Novo segmento do mercado consumidor
Se na Europa proliferam os novos-velhos, criando inclusive um novo e importante segmento do mercado consumidor, numa outra potência moderna, os Estados Unidos, os cientistas batalham na descoberta de novos recursos para retardar ao máximo a velhice ou, pelo menos, neutralizar os seus efeitos. A revista New Scientist publicou um amplo serviço a respeito desses esforços, intitulado “Morte à Velhice!” Os jornalistas que fizeram essa investigação descrevem cientistas que querem ultrapassar os limites impostos pelo relógio biológico: “Até hoje o objetivo desses cientistas era eliminar os sofrimentos aos quais inevitavelmente o ser humano vai de encontro com o avançar dos anos. Seus esforços visavam encontrar um modo pelo qual um octogenário pudesse continuar a ter o corpo e a mente de um quarentão”. Mas eles agora querem ainda mais. “Em não mais de vinte anos seremos capazes de manipular a nosso bel prazer a duração da vida”, afirma o biólogo celular Woodring Wright, do Southwestern Medical Center de Dallas, Texas. Certamente uma perspectiva ao mesmo tempo animadora e aterradora...

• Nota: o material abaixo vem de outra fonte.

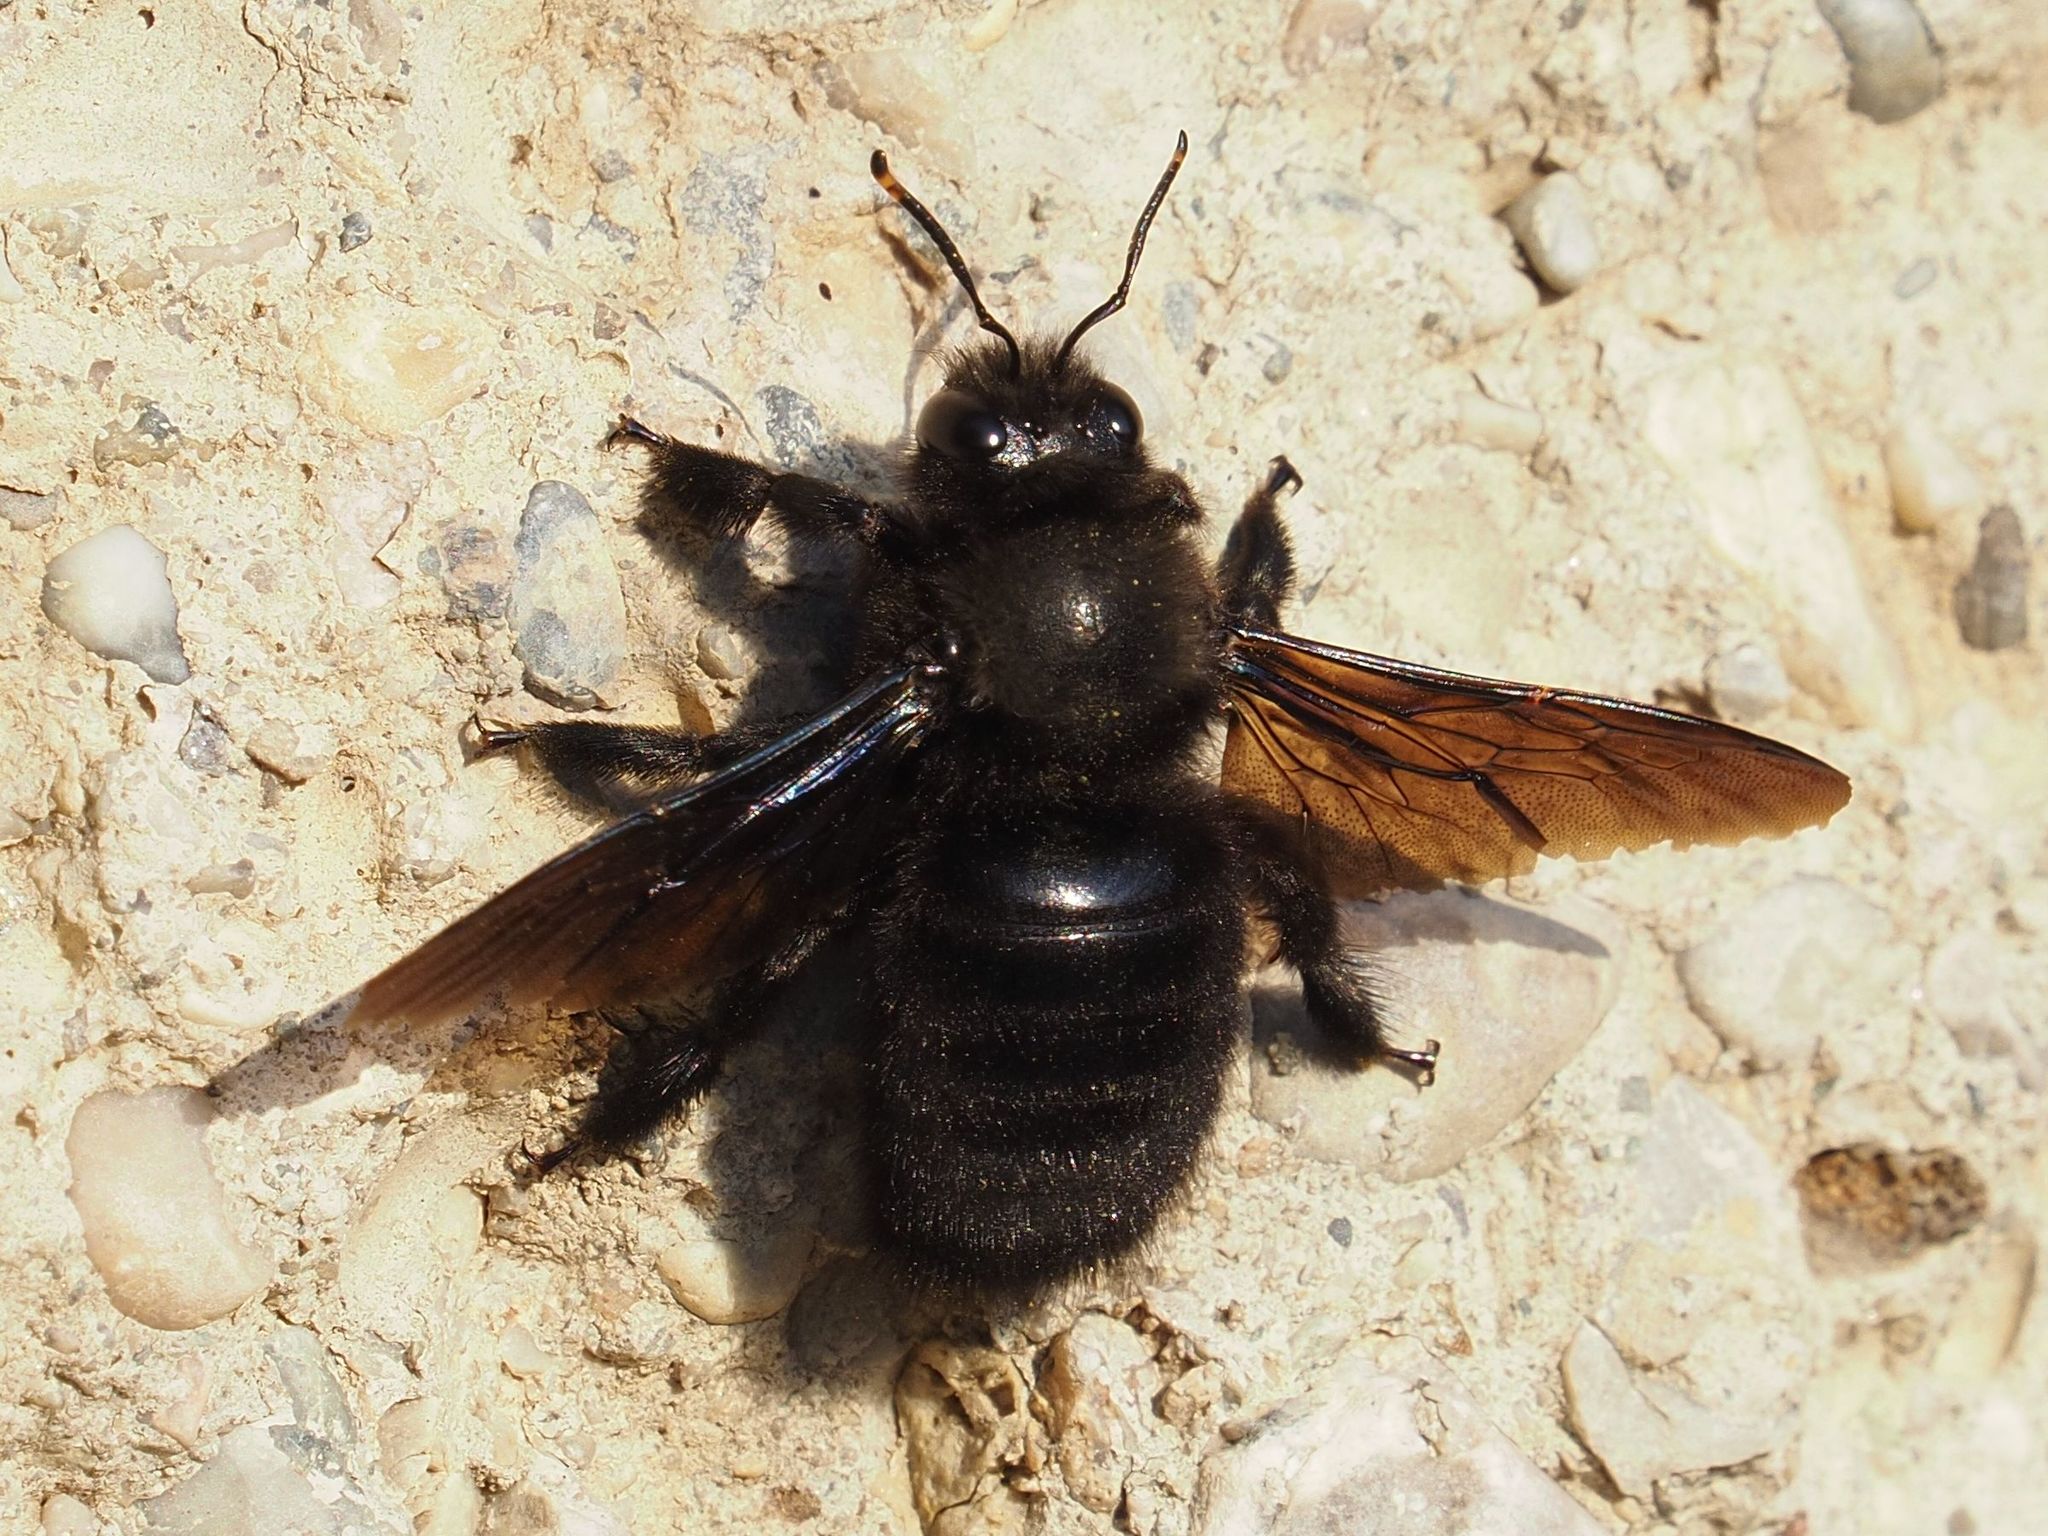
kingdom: Animalia
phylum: Arthropoda
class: Insecta
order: Hymenoptera
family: Apidae
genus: Xylocopa
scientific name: Xylocopa violacea
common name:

Mas, enquanto não chegamos lá, melhor para os idosos seguir o exemplo dos colegas novos-velhos europeus. Aproveitar enquanto é tempo, e beber até a última gota do vinho da vida. Até porque, quando se chega à quarta idade, todos os pedágios já foram pagos, e a estrada a ser percorrida ainda pode ser longa, larga e bela.